Texto para análise:
━━━━━━━━

Desde janeiro, Mandetta também aumentou a popularidade nas redes sociais, onde ganhou quase 1 milhão de seguidores novos.

Ex-presidente da Unimed de Campo Grande, no Mato Grosso, Mandetta deixou o paletó de lado e adotou o colete do Sistema Único de Saúde (SUS) como uniforme de trabalho, durante a operação de combate à pandemia.

No governo, Mandetta foi entusiasta do "Método Wolbachia”, de combate ao mosquito Aedes aegypti. Wolbachia é uma bactéria, intorduzida nos mosquitos em laboratório, que reduz a capacidade dele transmitir a dengue, a zika e a chikungunya.

— A vida de uma pessoa na cracolândia tem o mesmo significado quando ela competir pelo leito de CTI com o homem mais rico desse país. Não pensem que não estamos livres de um pico de ascensão dessa doença. O sistema de saúde ainda não está preparado para uma marcha acelerada. Sigam orientações das pessoas mais próximas que estão em contato com a saúde, que são prefeitos, governadores e o próprio Ministério da Saúde.

Mandetta aconselhou os servidores a não terem "medo" e continuarem a trabalhar com afinco, lembrando que a "ciência" é responsável inclusive por mudanças de atitude:

— Prefiro ser essa metamorfose ambulante do que ter aquela velha opinião formada sobre tudo. Não tenham medo, não falem um milímetro diferente do que vocês sabem fazer. Deixo esse Ministério da Saúde com muita gratidão ao presidente por ter me nominado e permitido que eu nominasse cada um de vocês. Vocês sabem que ministros passam. O que fica é o trabalho do servidor do Ministério da Saúde do Brasil — disse Mandetta.

━━━━━━━━

Dados em estudo:

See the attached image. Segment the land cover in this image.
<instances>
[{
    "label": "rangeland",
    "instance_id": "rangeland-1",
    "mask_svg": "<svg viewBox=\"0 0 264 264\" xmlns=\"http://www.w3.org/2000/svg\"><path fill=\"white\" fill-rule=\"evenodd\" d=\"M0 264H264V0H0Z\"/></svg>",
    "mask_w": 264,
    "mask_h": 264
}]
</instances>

━━━━━━━━

Tarefas do exercício:
[1] No texto sobre Mandetta, explique em uma a três frases por que o Método Wolbachia ajuda a combater o mosquito Aedes aegypti.
[2] Dê seguimento ao texto sobre Mandetta a partir da última frase apresentada.

Respostas do exercício:
[1] A Wolbachia é uma bactéria introduzida nos mosquitos em laboratório. Ela reduz a capacidade do mosquito de transmitir a dengue, a zika e a chikungunya.

[2]
O ex-ministro disse ainda desejar uma transição "suave" nos trabalhos da pasta, e afirmou que fará orações para a equipe que ficará:

— Que essa transição seja suave, profícua, que tenhamos um bom resultado ao término disso tudo. Ficarei, nas minhas orações, sempre pensando no que de melhor de energia eu possa mandar para cada um de vocês — disse ele.

Ele disse que sua "última ordem" é que, caso sejam solicitados, que seus auxiliares ajudem a equipe que chegará.

— Se pedirem que vocês tenham que continuar, continuem. Façam o possível para ajudar. É a minha última ordem para vocês.

Conversa com Bolsonaro

Durante a coletiva, Mandetta afirmou que teve uma conversa "amistosa" com o presidente e classificou Bolsonaro como alguém "extremamente humanista".

Panelaço: Demissão de Mandetta provoca panelaço em bairros do Rio

 — Agradeço muito ao presidente. Foi uma conversa extremamente amistosa, agradável. A maneira como posso entregar agora a condução do ministério é melhor para que ele organize uma equipe que possa construir outro olhar e que isso possa ser feito com base na ciência. Sei do peso da responsabilidade dele. O presidente é extremamente humanista, ele pensa também nesse momento todo pós-corona. Tenho certeza que Jesus Cristo vai iluminá-lo e abençoá-lo para tomar as melhores decisões  — disse, agradecendo em seguida a atuação do Congresso Nacional.

Futuro

O ex-ministro falou também  sobre as mudanças que estão por vir no século XXI e, sem dar detalhes, falou que haverá uma "militância internacional" em saúde. De acordo com ele, o Brasil tem muito a ensinar para os países do mundo em termos de promoção ao direito à saúde.

— Eu também vou lutar no campo da saúde pública mundial, porque temos muito o que dizer para o mundo pelo fato de um país em desenvolvimento ter tido coragem de escrever na Constituição que saúde é um direito de todos e um dever do estado brasileiro. O mundo deveria escrever essa frase para ver se a gente tenha um pouco dignididade.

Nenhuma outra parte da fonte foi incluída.